Alors que 21 coptes égyptiens ont été assassinés par l'organisation de l'Etat islamique dimanche, la vente éclair du Rafale au gouvernement égyptien est critiquée par plusieurs ONG. Pour le ministre de la défense, la sécurité est "l'élément d'urgence pour ce pays".
La vente des Rafale, un contrat de cinq milliards d'euros, lie diplomatiquement la France et l'Egypte pour quarante ans. (Crédit photo pour la Une et ci-contre : Airwolfhound/Flickr)
Pas d'état d'âme. Alors que plusieurs associations de défense des droits de l'homme dénonçaient la vente d'avions Rafale à l'Egypte, Jean-Yves Le Drian a déclaré ce lundi matin que la sécurité passait avant tout. "Le développement et la démocratie, c'est postérieur à la sécurité. Le maréchal Sissi a été élu par son peuple et prépare des élections législatives. La sécurité est l'élément d'urgence pour ce pays", a expliqué le ministre de la défense sur RMC-BFMTV.
La situation en Egypte est particulièrement tendue. Dimanche, l’organisation de l’État islamique (EI) a diffusé une vidéo montrant la décapitation de 21 chrétiens coptes d'Egypte enlevés par l'organisation terroriste. Dans la foulée, le président égyptien Abdel Fattah al-Sissi a annoncé un deuil national de sept jours, et a juré de punir les "assassins" de la manière "adéquate", bombardant quelques heures plus tard des positions de l'organisation terroriste en Libye.
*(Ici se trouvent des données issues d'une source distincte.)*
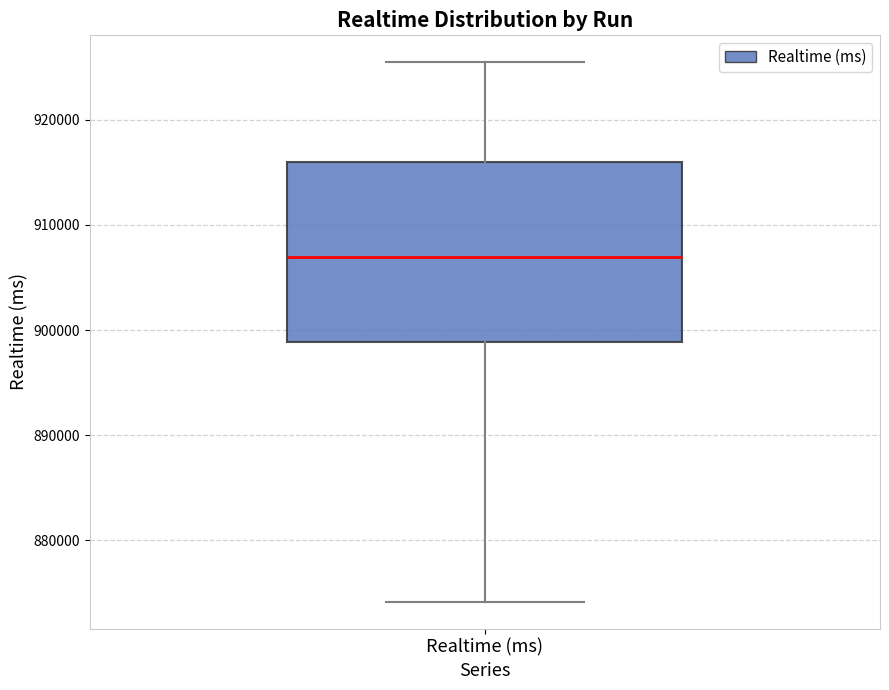

Where is the lower edge of the box for Realtime (ms) on the y-axis? The values are not printed on the chart, so give them approximately, as read against the axis.

899000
Le président égyptien « est confronté au risque fondamentaliste au Sinaï, et doit lutter contre le fondamentalisme de Daesh. La décapitation spectaculaire, morbide, de chrétiens coptes assassinés en Libye par Daesh est une raison supplémentaire d'avoir des éléments de sécurité", a déclaré Jean-Yves Le Drian.
A sa frontière, la Libye est déchirée par un conflit entre les autorités et les dizaines de milices armées qui font la loi depuis la chute de Kadhafi en 2011. Le fondamentalisme islamiste y gagne du terrain, certaines de ces milices ayant prêté allégeance à l'EI. En Egypte, même, Ansar Beït al-Maqdess, implanté dans le Sinaï, s'est rallié à l'EI en novembre dernier, et revendique régulièrement des attentats spectaculaires contre les forces de l'ordre.
Au-delà de la lutte contre l'islamisme radical, "le président Sissi a une nécessité stratégique, c'est d'assurer la sécurité du canal de Suez, par lequel passe une grande partie du trafic mondial", ajoute le ministre. "C'est la première raison de l'urgence d'avoir à la fois les capacités navales et aériennes pour assurer cette sécurité".
Amnesty International France proteste
Peu avant l'annonce de la signature de ce contrat, Amnesty International France avait appelé Paris à "suspendre tous les transferts d'armes" à l'Egypte en raison de la "répression, sans précédent depuis 30 ans" dans le pays. Au micro de France Culture, lundi matin, un militant égyptien des droits de l'homme dénonce le fait qu'en appuyant le régime, la France "accepte, par conséquent, la corruption et la répression" du gouvernement égyptien, et "oublie les prisonniers politiques". Depuis son arrivée au pouvoir par un coup d'Etat militaire en juillet 2013, le régime de Sissi a jeté 20 000 opposants politiques en prison et tué 2 400 manifestants.
"Nous ne partageons pas toutes les actions menées par l'Egypte, précise M. Le Drian. Mais l'essentiel c'est d'avoir un grand pays comme l'Egypte stabilisé pour assurer demain la stabilité globale de la zone". Un soutien sans faille, donc, qui sera réaffirmé lundi après-midi, avec la signature du contrat de vente des 24 avions rafales au Caire. Un contrat de cinq milliards d'euros, qui lie diplomatiquement la France et l'Egypte pour quarante ans. Et qui soulage financièrement la France, qui a déjà essuyé six échecs à l'exportation du Rafale alors même que la loi de programmation militaire 2014-2019 misait beaucoup là-dessus pour se maintenir à l'équilibre.